Highlights include 12 metre deep pits of human bones!

Museo del Convento de San Francisco de Asisi de Lima is a Franciscan monestary slash museum near the Plaza de Armas in central Lima. We visited 12/2/2016. The guided tour is mandatory; you can’t just wander around. Also, no photography, so this post is a bit sparse.

The church itself has a very solemn atmosphere, which is what you expect, I guess, for a 400 year old church. It is filled with Catholic/Franciscan art from the 17th centry, and is all rather impressive.

After the tour of the church itself you take a trip underground to the catacombs, where you get to experience a unique example of humanity’s weird relationship with death.

Brick wells, 6-12m deep, filled with bones. Human bones. There are an estimated 25,000 bodies in the catacombs. What’s surprising is despite the morbidity of it all, there was a method at work here.

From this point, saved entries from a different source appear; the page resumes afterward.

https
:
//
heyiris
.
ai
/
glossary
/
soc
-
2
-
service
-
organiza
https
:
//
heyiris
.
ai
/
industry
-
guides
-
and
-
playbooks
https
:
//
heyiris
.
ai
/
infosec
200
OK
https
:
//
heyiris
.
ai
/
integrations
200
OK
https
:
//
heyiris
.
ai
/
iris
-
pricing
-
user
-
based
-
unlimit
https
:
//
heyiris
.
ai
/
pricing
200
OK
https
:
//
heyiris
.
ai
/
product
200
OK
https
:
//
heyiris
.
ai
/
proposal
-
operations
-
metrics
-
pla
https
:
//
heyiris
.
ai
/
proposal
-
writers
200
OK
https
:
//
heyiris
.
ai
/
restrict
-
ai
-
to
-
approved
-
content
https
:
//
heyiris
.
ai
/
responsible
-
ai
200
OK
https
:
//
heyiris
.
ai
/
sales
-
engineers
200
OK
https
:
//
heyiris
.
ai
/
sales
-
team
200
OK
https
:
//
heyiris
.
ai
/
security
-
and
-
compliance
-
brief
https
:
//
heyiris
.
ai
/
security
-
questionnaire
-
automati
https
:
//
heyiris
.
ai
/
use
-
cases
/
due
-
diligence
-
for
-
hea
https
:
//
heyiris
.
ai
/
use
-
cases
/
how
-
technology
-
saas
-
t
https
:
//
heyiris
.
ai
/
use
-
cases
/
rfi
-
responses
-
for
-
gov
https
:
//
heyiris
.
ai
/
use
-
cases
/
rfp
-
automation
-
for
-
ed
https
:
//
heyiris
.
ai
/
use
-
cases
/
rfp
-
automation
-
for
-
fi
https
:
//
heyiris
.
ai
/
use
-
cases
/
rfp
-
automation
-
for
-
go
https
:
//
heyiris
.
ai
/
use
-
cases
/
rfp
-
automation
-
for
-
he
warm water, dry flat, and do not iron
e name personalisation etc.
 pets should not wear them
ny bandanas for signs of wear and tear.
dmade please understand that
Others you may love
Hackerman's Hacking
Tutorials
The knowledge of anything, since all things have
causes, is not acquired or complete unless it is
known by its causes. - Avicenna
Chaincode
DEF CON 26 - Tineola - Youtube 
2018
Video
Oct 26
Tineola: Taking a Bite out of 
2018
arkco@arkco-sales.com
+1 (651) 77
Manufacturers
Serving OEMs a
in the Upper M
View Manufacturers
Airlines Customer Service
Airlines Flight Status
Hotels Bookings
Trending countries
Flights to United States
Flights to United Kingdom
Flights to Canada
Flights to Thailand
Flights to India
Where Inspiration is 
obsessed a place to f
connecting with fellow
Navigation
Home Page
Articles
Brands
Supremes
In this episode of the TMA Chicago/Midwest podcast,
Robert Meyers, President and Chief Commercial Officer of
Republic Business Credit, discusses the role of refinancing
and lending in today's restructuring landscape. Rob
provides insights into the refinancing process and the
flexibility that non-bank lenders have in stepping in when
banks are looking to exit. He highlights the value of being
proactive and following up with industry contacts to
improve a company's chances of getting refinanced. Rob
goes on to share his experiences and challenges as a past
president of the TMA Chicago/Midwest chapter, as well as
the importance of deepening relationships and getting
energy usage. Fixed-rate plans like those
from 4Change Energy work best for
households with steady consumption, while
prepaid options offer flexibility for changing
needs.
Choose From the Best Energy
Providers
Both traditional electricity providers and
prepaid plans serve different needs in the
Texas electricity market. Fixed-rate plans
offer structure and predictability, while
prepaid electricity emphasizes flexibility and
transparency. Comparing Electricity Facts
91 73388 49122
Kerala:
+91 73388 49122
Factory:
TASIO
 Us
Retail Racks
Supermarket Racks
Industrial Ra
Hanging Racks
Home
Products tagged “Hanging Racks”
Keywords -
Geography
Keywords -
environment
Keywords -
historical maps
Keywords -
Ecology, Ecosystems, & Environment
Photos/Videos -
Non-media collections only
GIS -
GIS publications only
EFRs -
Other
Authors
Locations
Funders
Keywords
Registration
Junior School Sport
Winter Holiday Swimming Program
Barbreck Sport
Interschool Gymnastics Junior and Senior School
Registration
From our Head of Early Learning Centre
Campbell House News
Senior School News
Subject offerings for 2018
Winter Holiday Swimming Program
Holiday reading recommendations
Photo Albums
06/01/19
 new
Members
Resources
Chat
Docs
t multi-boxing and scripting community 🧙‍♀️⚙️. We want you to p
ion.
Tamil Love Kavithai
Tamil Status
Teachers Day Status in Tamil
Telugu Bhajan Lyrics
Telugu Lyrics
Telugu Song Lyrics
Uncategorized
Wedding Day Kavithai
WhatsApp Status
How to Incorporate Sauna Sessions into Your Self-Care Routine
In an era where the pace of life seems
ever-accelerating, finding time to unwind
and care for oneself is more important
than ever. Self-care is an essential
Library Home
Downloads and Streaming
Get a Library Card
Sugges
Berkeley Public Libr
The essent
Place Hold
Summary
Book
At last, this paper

input from Renée: while the image in your head maybe of a well of random bones, I’m here to mess with that thought. Way back when some morbid archeologist studied the bones to see who they were and how they were buried, he must have gotten a little OCD about the disorder of it all. The bones are now sorted; all of the femurs are stacked on the left, the radius over on the right. There are a pretty pattern of ulnas flowering out from a collection of skulls… how’s your mental image now?

This is not a 12m deep pile of neatly arranged femurs, this is one of the dogs we’ve been living with
This is not a 12m deep pile of neatly arranged femurs, this is one of the dogs we’ve been living with

At the time, Lima didn’t have a suitable cemetary, so this process helped prevent the spread of disease.

The tour at times did feel a little rushed. Not that I wanted to spend more time among the dead underground, but I would have liked to have been able to spend more time pondering the artwork and architecture. Well worth the visit though.

note: cover image is of a crazy cat lady feeding about 30 cats in Miraflores, not of an underground pit of neatly arranged 400 year old human bones.